Он увлекся, в словах его, хотя и произносимых не впервые, прорвалась такая гордость за науку, которой он служил, что Кузьмин поразился, самого же Королькова воодушевило то, что он заставил Алю себя слушать.

— Красивая картина, — сказал Кузьмин. — Ну прямо девятый вал. На нас идет наука! Всюду наука, а нам что остается? Может, посодействуешь, чтобы нам годовой план скостили? Поскольку центр перемещается и грязная наша, бесславная работа не имеет будущего… Эх; Вася, пока вы решаете задачки и выступаете, кому-то надо таскать, строгать…

— Тот, кто на другое не способен, пусть этим и занимается.

— Ты, значит, способен? Ты? Ты богом отмеченный? — Кровь прилила у Кузьмина к голове, забилась толчками в висках. — Уж ты бы молчал. А ты на тридцатиметровую опору залезть способен? Полные штаны накладешь!

— Убил! Наповал!

— Кончайте, — отрубила Аля. — Вася, корреспонденту скажи, что с Кузьминым потом… Или нет… Словом, Скажи что-нибудь, — прикрикнула она.

Лицо Али замкнулось. Погасли глаза. Осталась грубо размалеванная маска с комками помады на запекшихся губах.

Молчали. И раскаяние медленно проникало в Кузьмина: старалась, хлопотала ради него, влетела сюда счастливая, а он заместо спасибо холодной водой в рыло, фанаберию свою распустил.

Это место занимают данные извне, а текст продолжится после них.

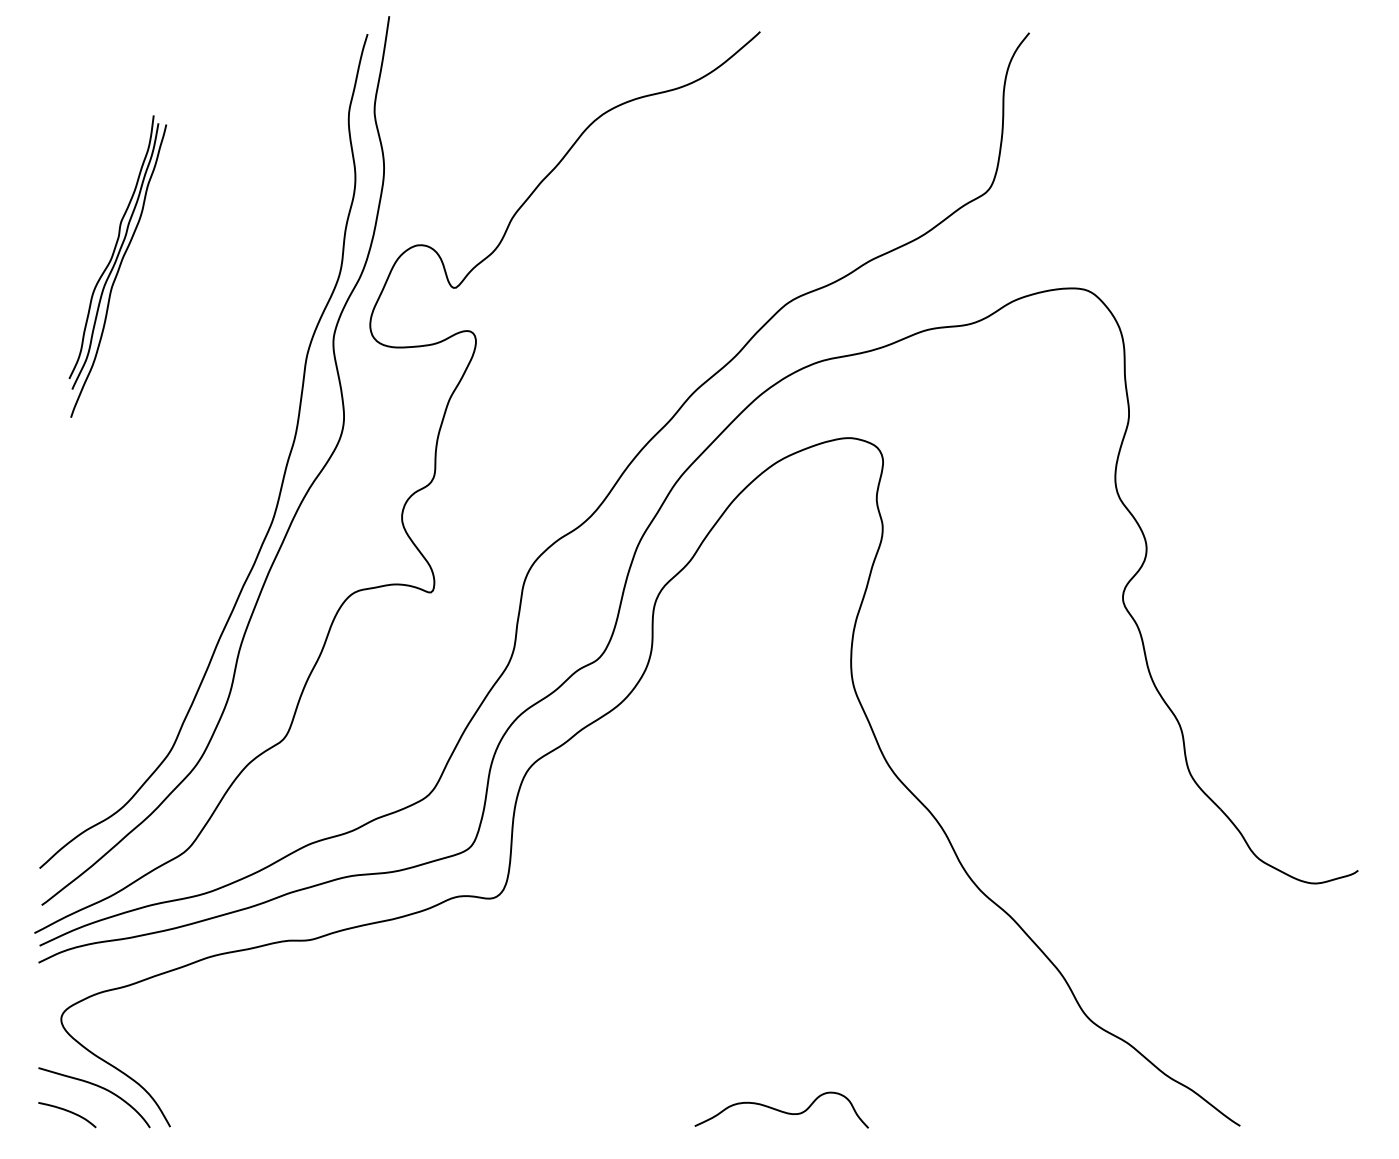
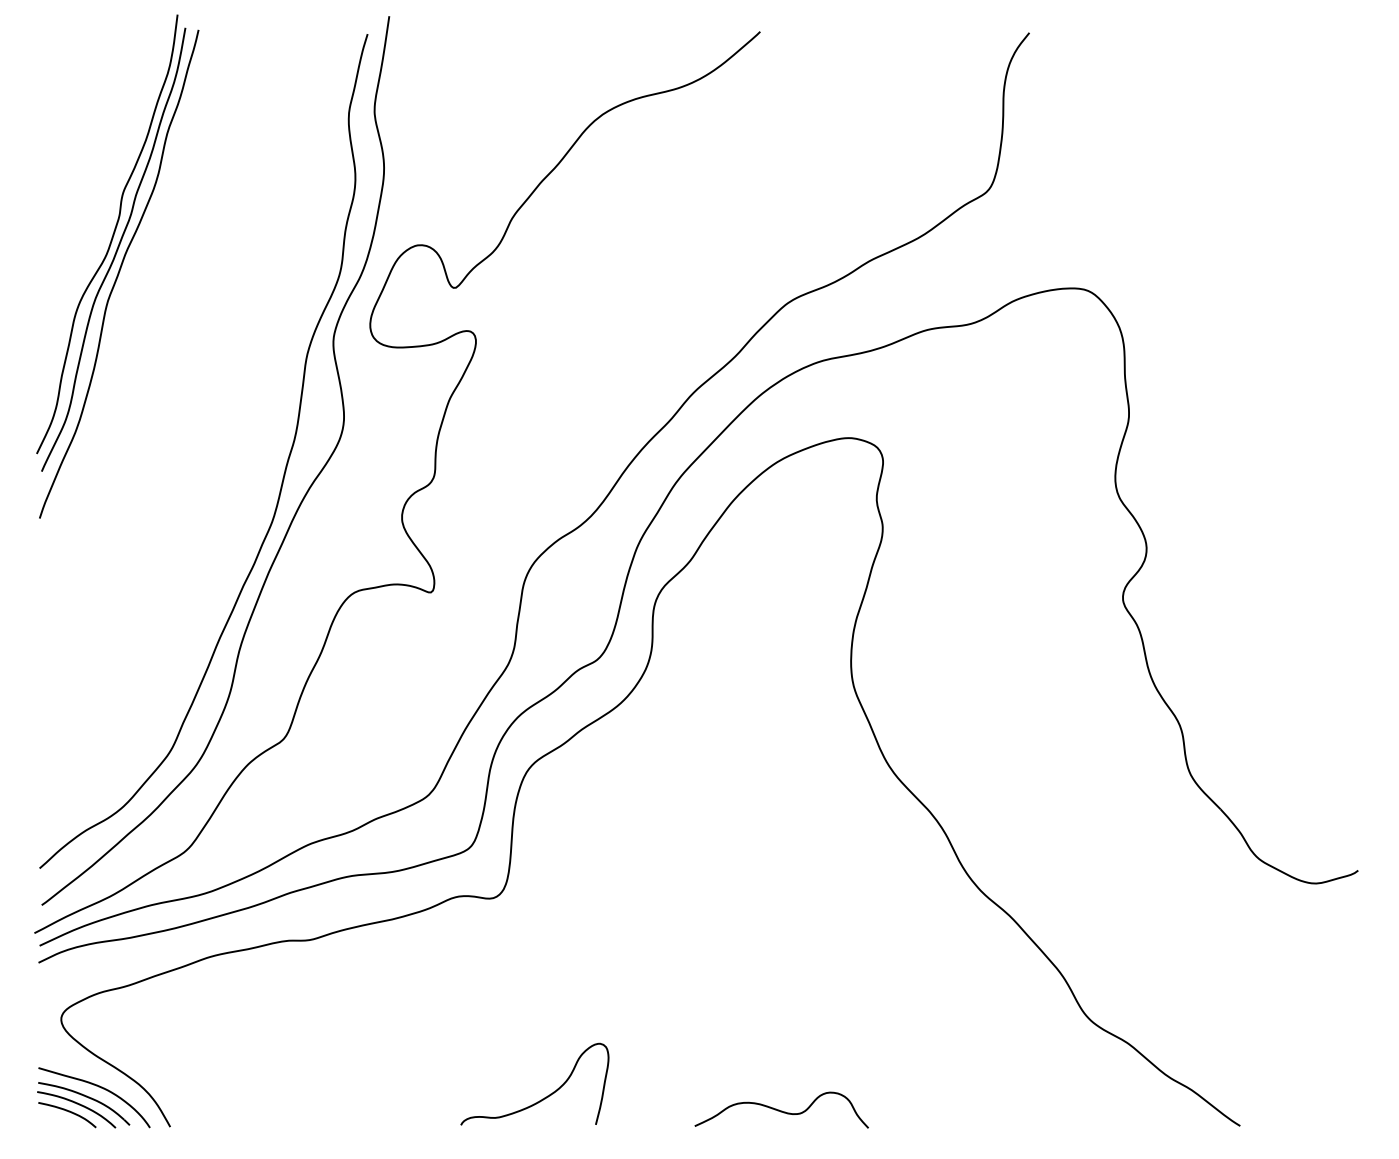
part at (117, 266) size: 100x303 px -> 164x505 px
curve at (542, 1098): none -> present
part at (83, 1105): none -> present
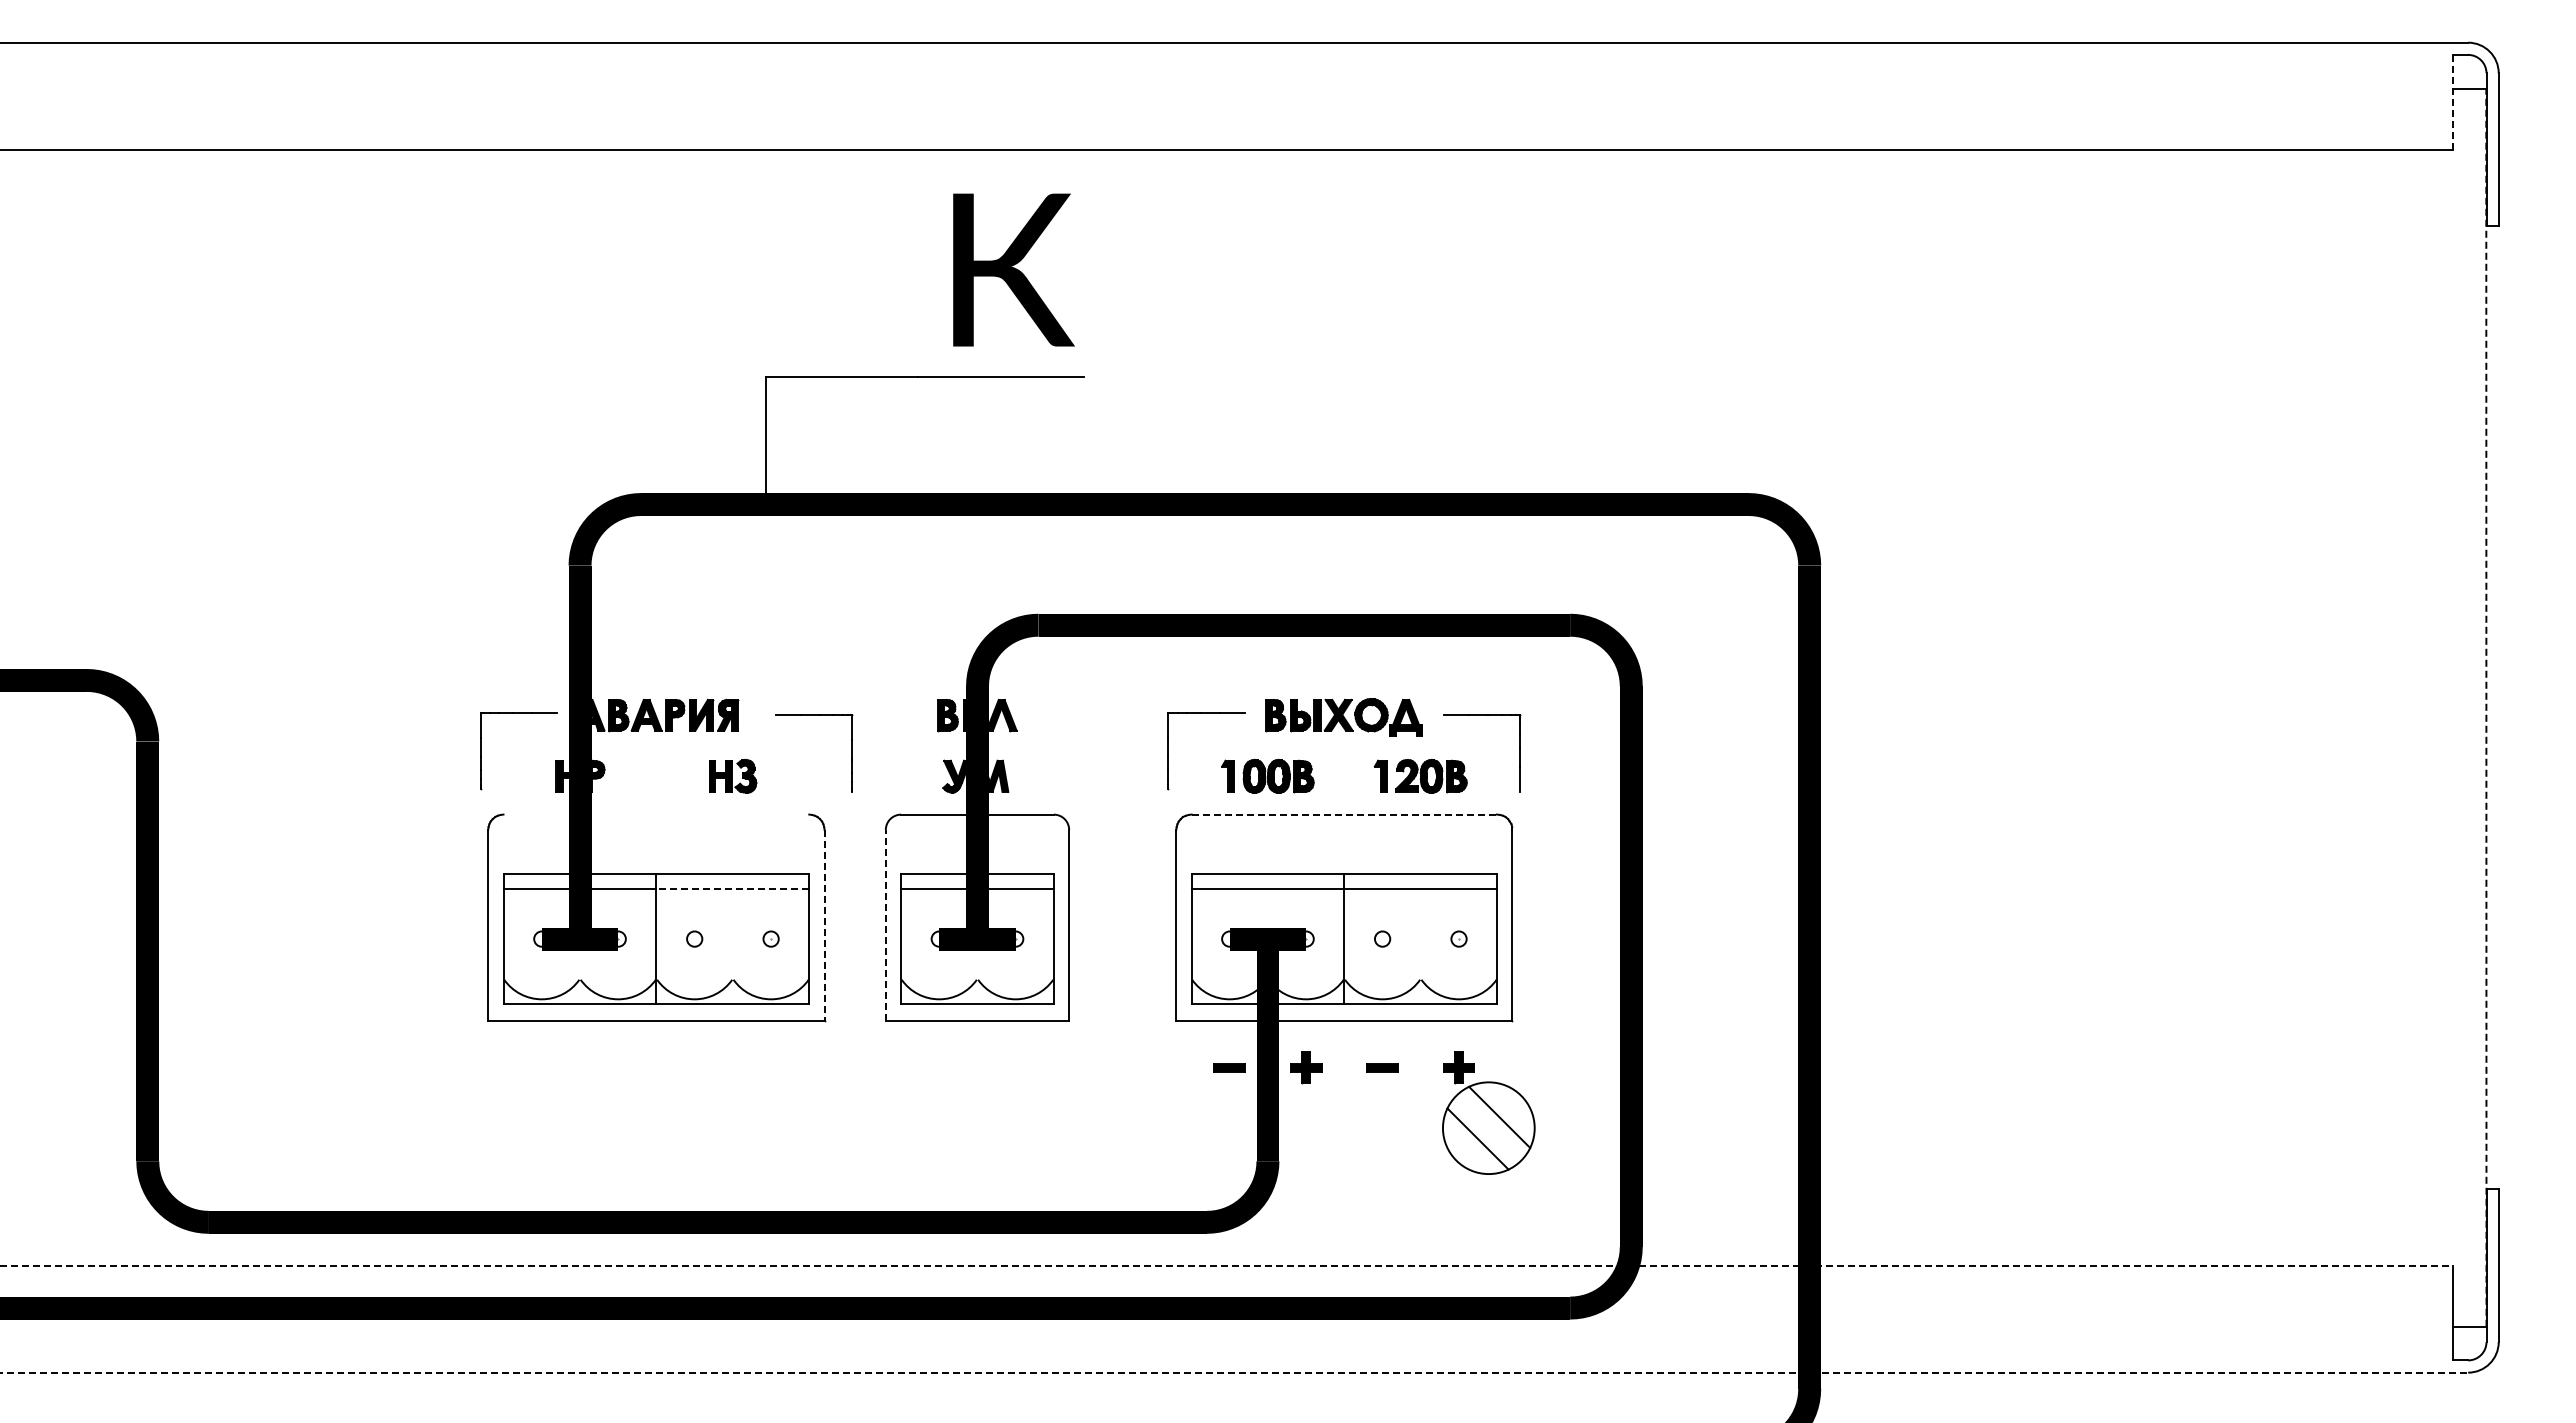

Стоило бы ей сейчас заплакать, не сдержаться, и он согласился бы, пошел за Корольковым к этому корреспонденту, сделал бы все, что она просила.

…Бедняга, бедняга, как он постарел, опустился. Что за костюм, ботинки круглоносые, старомодные, и эта клетчатая перемятая рубашка. Видимо, привык, и не замечает, что превратился в заурядного технаря, прораба… Бывший Кузьмин. Осталось кое-что в повадке, в манерах, по ним-то и можно признать. А какой был герой, как стартовал… К нему ходили со всего факультета с задачками. Не потому, что так уж быстро соображал, а скорее потому, что красиво у него все получалось. Все у него было красиво, на доске писал и то красиво. Куртка суконная с молниями сидела на нем лучше модных костюмов. Молнии сверкали на карманах, на груди. Это он первый ввел тогда моду носить книги и конспекты, перевязанные ремешком. Корольков, стыдно признаться, и кепку надевал по-кузьмински, сдвинув верх назад. У Кузьмина имелись все данные, чтобы взмыть. Он должен был прославиться. Природа наделила его ростом и внешностью представительной, что, между прочим, играет отнюдь не последнюю роль. Пашка Кузьмин с его широкими плечами, зачесом светлых волос был прямо-таки создан для выдвижения. При всех, как говорится, прочих равных, именно он, на взгляд любого начальника, соответствовал облику руководителя, он имел явные преимущества перед низенькими, толстыми, вислоносыми, перед тихонями и говорунами. И физиономия у него располагала. За таким прежде всяких других хотелось идти и слушаться, такой и для представительства хорош. В начале карьеры Корольков нахлебался по уши, когда какой-то кадровик усомнился, будут ли иностранцы таять при виде Королькова, ему, видите ли, надо, чтобы они ходили под себя от умиления… Даже и ныне Кузьмин, конечно при соответствующем оформлении, тянул на крупного работника Совмина. Властность была и спокойствие, как будто он уверен, что ни одно его слово не пропадет впустую. Господи, на какие сказочные орбиты он мог выйти!